- WHAT NEEDS TO BE DONE
Reproduce the records exactly, beginning with their first line and ending with the line that contains "cells exhibit moderate", and output nothing more.

[Saved data entries]
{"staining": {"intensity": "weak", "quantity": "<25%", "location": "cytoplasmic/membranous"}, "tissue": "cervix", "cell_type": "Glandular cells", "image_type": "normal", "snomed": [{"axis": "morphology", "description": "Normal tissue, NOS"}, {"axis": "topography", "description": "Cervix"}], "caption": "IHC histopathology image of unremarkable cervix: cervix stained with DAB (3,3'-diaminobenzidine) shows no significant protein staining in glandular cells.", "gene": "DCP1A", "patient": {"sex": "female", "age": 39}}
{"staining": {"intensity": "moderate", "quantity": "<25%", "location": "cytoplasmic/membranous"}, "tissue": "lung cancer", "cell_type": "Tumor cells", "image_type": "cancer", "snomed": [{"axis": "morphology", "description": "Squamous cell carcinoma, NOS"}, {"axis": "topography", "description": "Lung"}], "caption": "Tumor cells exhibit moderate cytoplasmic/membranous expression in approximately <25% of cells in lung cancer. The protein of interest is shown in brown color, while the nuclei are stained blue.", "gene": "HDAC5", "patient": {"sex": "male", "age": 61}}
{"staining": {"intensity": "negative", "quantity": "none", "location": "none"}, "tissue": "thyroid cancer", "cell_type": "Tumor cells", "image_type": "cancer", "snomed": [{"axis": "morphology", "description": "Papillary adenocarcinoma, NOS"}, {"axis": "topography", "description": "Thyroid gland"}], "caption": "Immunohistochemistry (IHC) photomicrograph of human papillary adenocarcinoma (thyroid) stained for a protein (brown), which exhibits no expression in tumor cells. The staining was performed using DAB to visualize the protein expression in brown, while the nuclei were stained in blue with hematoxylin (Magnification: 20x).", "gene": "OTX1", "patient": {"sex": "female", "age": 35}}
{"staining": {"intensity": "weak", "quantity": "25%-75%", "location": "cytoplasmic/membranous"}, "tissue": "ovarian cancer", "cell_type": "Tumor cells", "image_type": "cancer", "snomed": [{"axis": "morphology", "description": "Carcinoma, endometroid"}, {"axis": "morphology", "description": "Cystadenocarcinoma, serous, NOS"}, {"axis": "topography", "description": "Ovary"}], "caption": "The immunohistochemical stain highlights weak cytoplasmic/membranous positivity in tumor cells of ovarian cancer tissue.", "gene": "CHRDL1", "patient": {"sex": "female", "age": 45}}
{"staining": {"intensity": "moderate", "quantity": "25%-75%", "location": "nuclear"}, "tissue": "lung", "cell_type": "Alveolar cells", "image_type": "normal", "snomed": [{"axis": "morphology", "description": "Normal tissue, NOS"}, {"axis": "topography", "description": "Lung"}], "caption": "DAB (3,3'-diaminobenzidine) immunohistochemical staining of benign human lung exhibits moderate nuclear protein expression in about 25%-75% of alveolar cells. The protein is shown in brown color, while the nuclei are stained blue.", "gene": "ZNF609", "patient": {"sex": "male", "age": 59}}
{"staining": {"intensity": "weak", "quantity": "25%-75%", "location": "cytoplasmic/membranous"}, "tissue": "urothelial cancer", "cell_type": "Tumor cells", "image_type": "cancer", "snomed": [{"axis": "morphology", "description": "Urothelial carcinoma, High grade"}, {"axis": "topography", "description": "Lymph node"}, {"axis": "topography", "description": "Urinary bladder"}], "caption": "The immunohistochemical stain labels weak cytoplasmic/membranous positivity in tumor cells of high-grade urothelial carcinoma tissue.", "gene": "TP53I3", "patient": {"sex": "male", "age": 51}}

- WRITTEN SOLUTION
{"staining": {"intensity": "weak", "quantity": "<25%", "location": "cytoplasmic/membranous"}, "tissue": "cervix", "cell_type": "Glandular cells", "image_type": "normal", "snomed": [{"axis": "morphology", "description": "Normal tissue, NOS"}, {"axis": "topography", "description": "Cervix"}], "caption": "IHC histopathology image of unremarkable cervix: cervix stained with DAB (3,3'-diaminobenzidine) shows no significant protein staining in glandular cells.", "gene": "DCP1A", "patient": {"sex": "female", "age": 39}}
{"staining": {"intensity": "moderate", "quantity": "<25%", "location": "cytoplasmic/membranous"}, "tissue": "lung cancer", "cell_type": "Tumor cells", "image_type": "cancer", "snomed": [{"axis": "morphology", "description": "Squamous cell carcinoma, NOS"}, {"axis": "topography", "description": "Lung"}], "caption": "Tumor cells exhibit moderate cytoplasmic/membranous expression in approximately <25% of cells in lung cancer. The protein of interest is shown in brown color, while the nuclei are stained blue.", "gene": "HDAC5", "patient": {"sex": "male", "age": 61}}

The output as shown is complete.